Потусторонние сущности подлетели к кристаллу жизни, коснулись его своими щупальцами, и он тут же засиял. Другие щупальца потянулись к скелету, забегали по костям, ощупывая их и оглаживая. И вот на глазах Вильнуара кости стали обрастать плотью. Вначале медленно, но потом все быстрее и быстрее. Зрелище это было не для слабонервных, но некромант смотрел, не отрывая глаз, и гордился тем, что ему были подвластны силы, о которых простые смертные могли только мечтать. По сути некромантов во всем мире было немного, их можно было пересчитать по пальцам. Но себя он считал самым лучшим. И, наверное, не ошибался.
Скелет обрастал мясом. Костей уже не видно, но то, что лежало на алтаре, еще трудно было назвать человеческим телом. Это было жуткое месиво, вид которого заставил бы вывернуться наизнанку желудки большинства знакомых Вильнуару смертных. А он смотрел и, что уж таить, испытывал нескрываемое наслаждение. Не видом отбивной из человеческого мяса, нет, а в предвкушении того, во что оно вскоре превратится.
В последнюю очередь тело покрылось кожей и появились волосы. Сущности потустороннего мира потрудились на славу, в точности воспроизведя облик человека, умершего много лет назад. Это был мужчина лет тридцати, высокий, стройный, мускулистый. У него были светлые длинные слегка вьющиеся волосы, прямой с легкой горбинкой нос, резко очерченные скулы, тонкие губы и волевой подбородок. Его широкая грудь не вздымалась, потому что он был мертв. Пока. Потому что ритуал еще не подошел к концу.

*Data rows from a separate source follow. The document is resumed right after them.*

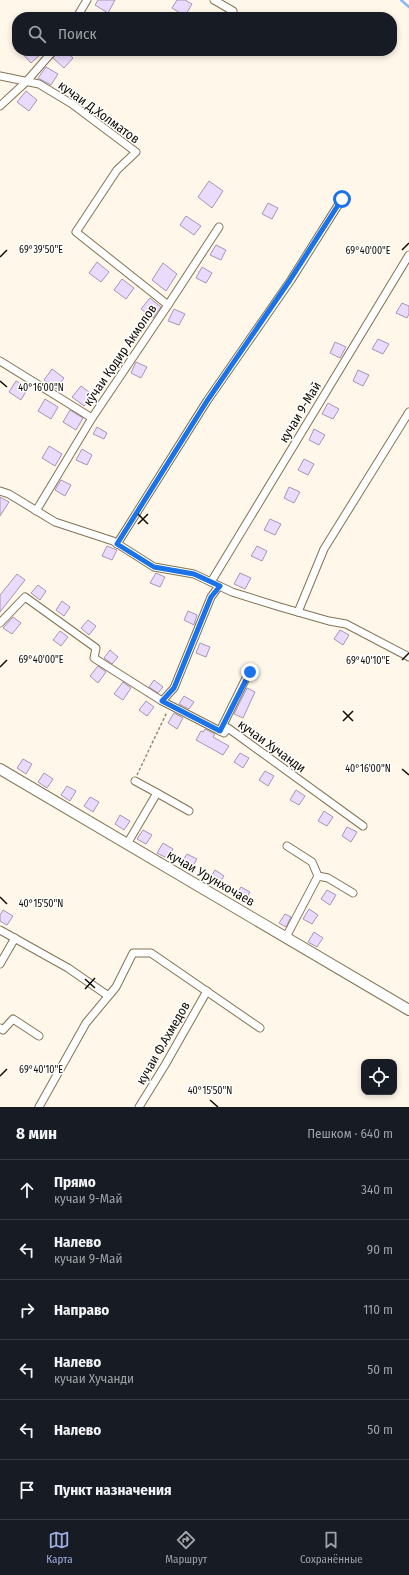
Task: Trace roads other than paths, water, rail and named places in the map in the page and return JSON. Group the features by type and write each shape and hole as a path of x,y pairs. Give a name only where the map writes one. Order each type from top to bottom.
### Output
{"street":[{"path":"80,12 87,0"},
{"path":"214,0 233,11"},
{"path":"0,106 26,82 49,56"},
{"name":"кучаи Д,Холматов","path":"0,76 38,84 72,104 136,152 117,170 76,232"},
{"path":"117,544 207,401 290,280 342,199"},
{"name":"кӯчаи Қодир Акмолов","path":"36,511 92,418 168,305 218,227"},
{"name":"кӯчаи Қодир Акмолов","path":"76,232 168,305"},
{"name":"кучаи 9-Май","path":"212,582 409,255"},
{"name":"кӯчаи Қодир Акмолов","path":"0,361 92,418"},
{"path":"298,612 324,549 409,412"},
{"path":"0,491 9,494 55,522 117,544 154,567 194,574 232,592 298,612 346,624 409,657"},
{"path":"162,701 174,688 211,597 220,586"},
{"name":"кучаи Хучанди","path":"0,623 25,597 96,648 94,658 162,701 224,733 228,728 363,826"},
{"path":"220,731 250,672"},
{"name":"кучаи Урунхочаев","path":"0,769 409,1010"},
{"path":"135,780 189,811"},
{"path":"127,844 157,793"},
{"path":"287,846 312,862 318,876"},
{"path":"286,938 318,876"},
{"path":"318,876 328,878 353,893"},
{"path":"0,930 68,968 107,995"},
{"path":"0,964 15,938"},
{"path":"39,1107 86,1023 107,995 116,987 133,953 151,953 260,1028"},
{"name":"кучаи Ф.Ахмедов","path":"139,1107 207,991"},
{"path":"0,1028 3,1030 13,1019 39,1036"}],"waterway":[{"path":"401,0 409,7"}]}
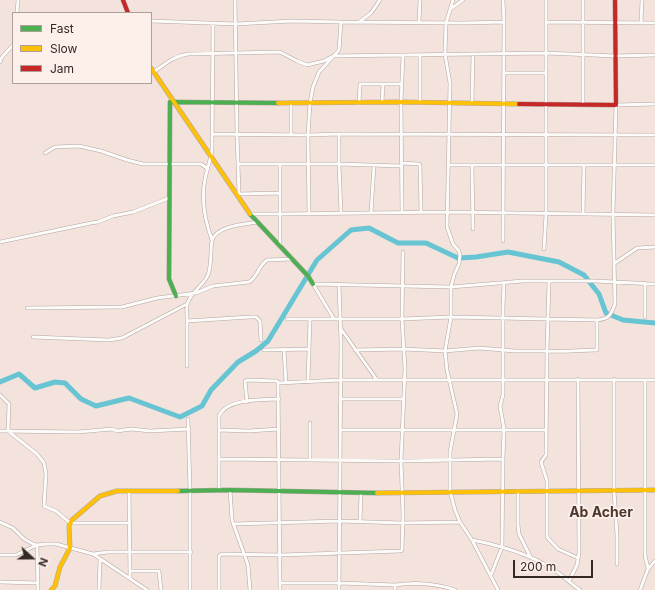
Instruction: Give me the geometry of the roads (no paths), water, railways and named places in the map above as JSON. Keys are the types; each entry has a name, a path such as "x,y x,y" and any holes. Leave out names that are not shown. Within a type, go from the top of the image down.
{"street":[{"path":"17,12 18,0"},
{"path":"123,0 128,12"},
{"path":"235,0 238,194"},
{"path":"359,22 371,13 380,0"},
{"path":"419,22 420,0"},
{"path":"453,0 452,8 446,23 444,54 450,77 447,227 449,236 460,255 459,264 451,287 451,317 446,351 449,381 452,398 456,409 449,460 450,491 460,522 472,540 498,590"},
{"path":"452,8 463,0"},
{"path":"503,0 503,241"},
{"path":"544,249 546,214 545,134 547,104 546,0"},
{"path":"583,0 584,104"},
{"path":"288,319 402,319 451,317 503,319 605,319 613,310 615,304 613,214 616,105 615,0"},
{"path":"641,23 642,0"},
{"path":"152,22 236,24 292,22 504,22"},
{"path":"309,214 308,135 310,103 317,76 339,50 341,22"},
{"path":"546,22 655,23"},
{"path":"187,366 187,304 192,294 200,287 208,274 211,259 212,240 205,215 204,204 205,179 211,157 214,103 213,23"},
{"path":"0,62 2,57 12,45"},
{"path":"154,72 180,55 214,53 280,52 307,65 324,61 333,56 546,53 616,56 655,55"},
{"path":"472,103 473,54"},
{"path":"420,55 420,102"},
{"path":"402,213 401,102 403,56"},
{"path":"152,69 211,157 238,194 250,214 308,276 334,319"},
{"path":"504,73 546,73"},
{"path":"359,103 360,84 402,84"},
{"path":"382,102 383,84"},
{"path":"176,296 169,279 170,102 655,104"},
{"path":"291,103 291,135"},
{"path":"212,134 655,135"},
{"path":"339,134 341,213"},
{"path":"45,153 55,147 79,146 143,164 201,164 208,169"},
{"path":"238,164 339,164 374,166 419,164 421,212"},
{"path":"280,164 280,246"},
{"path":"584,164 584,214"},
{"path":"449,165 655,165"},
{"path":"472,165 473,229"},
{"path":"371,213 374,166"},
{"path":"238,194 280,193"},
{"path":"0,242 91,222 98,222 113,216 138,211 169,198"},
{"path":"250,214 448,212 503,214 655,215"},
{"path":"212,240 219,232 238,224 258,222"},
{"path":"615,263 637,248 655,247"},
{"path":"219,590 220,554 340,553 402,550 403,492 401,461 405,380 402,319 403,252"},
{"path":"27,308 122,307 144,301 192,294 213,286 249,282 267,260 292,259"},
{"path":"313,284 451,287 504,282 549,281 655,284"},
{"path":"549,281 546,380 546,454 541,462 547,481 547,537 558,549 578,558"},
{"path":"491,575 502,547 504,429 500,406 503,395 504,379 504,282"},
{"path":"645,283 645,318"},
{"path":"339,284 339,590"},
{"path":"33,337 109,340 122,338 187,304"},
{"path":"187,321 256,317 260,321 261,340"},
{"path":"308,382 310,319"},
{"path":"355,350 404,349 446,351 479,348 570,352 597,350 597,320"},
{"path":"340,328 377,380"},
{"path":"264,350 309,349"},
{"path":"284,350 286,383"},
{"path":"568,581 577,565 578,558 578,379"},
{"path":"614,379 614,491 617,564"},
{"path":"247,402 245,381 247,380 277,381 278,383 286,383 340,380 655,380"},
{"path":"645,380 645,559 648,564 648,569"},
{"path":"278,383 281,554 280,590"},
{"path":"0,395 9,404 8,431"},
{"path":"219,490 219,416 223,409 231,404 279,399"},
{"path":"340,399 404,399"},
{"path":"188,419 191,552 190,590"},
{"path":"310,422 310,460"},
{"path":"0,430 78,432 117,431 131,428 150,431 188,429"},
{"path":"219,430 249,431 279,429"},
{"path":"340,430 546,430"},
{"path":"8,431 37,454 44,463 46,474 44,506 56,511 70,523 130,523"},
{"path":"219,459 401,461 503,459"},
{"path":"52,590 55,586 60,567 70,548 68,533 70,523 77,515 100,496 107,493 129,490 230,490 360,493 655,490"},
{"path":"129,490 130,578"},
{"path":"230,490 231,516 249,569 250,590"},
{"path":"518,491 519,534 531,558"},
{"path":"360,493 360,522"},
{"path":"233,524 280,524 339,521 403,523 460,522"},
{"path":"0,522 13,528 24,539 37,546"},
{"path":"472,540 502,547 549,566 580,590"},
{"path":"0,554 16,555 37,546 50,543 92,554 147,590"},
{"path":"37,546 38,590"},
{"path":"92,554 191,552"},
{"path":"99,590 100,560"},
{"path":"640,590 648,569 655,561"},
{"path":"130,571 159,571 161,590"},
{"path":"0,582 38,583"},
{"path":"280,583 395,585 422,583 455,590"},
{"path":"642,584 644,590"},
{"path":"395,585 395,590"}],"waterway":[{"path":"0,382 19,374 35,388 55,382 65,383 81,399 96,406 129,398 180,417 202,406 211,390 238,362 256,351 268,341 317,260 351,230 369,228 398,243 426,243 458,258 508,252 559,262 584,275 599,294 606,313 623,320 655,323"}],"district":[{"name":"Ab Acher","path":"601,513"}]}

- Заканчивайте!- приказал Вильнуар сущностям.
Что бы они ни сделали, но кристалл жизни раскалился так ярко, что смотреть на него было невозможно. Вспыхнул и исчез. Но яркое сияние осталось, оно заполнило бесплотные тела сущностей, перетекло в щупальца, касавшиеся лежавшего на каменной плите тела, и впиталось в него без остатка.
Выполнив свою работу, сущности снова заметались во внутреннем контуре, всем своим видом требуя вернуть их туда, откуда их вырвали, не спросив согласия.
Вильнуар убрал жезл, раскинул руки и закрыл глаза. Он снова плел канитель заклинаний, но уже обратного порядка. Одна за другой сущности исчезали, отправляясь в мир, куда не было хода смертному… покуда он жив. С исчезновением последней остыла пентаграмма, погасли магические символы, а за ними – и свечи.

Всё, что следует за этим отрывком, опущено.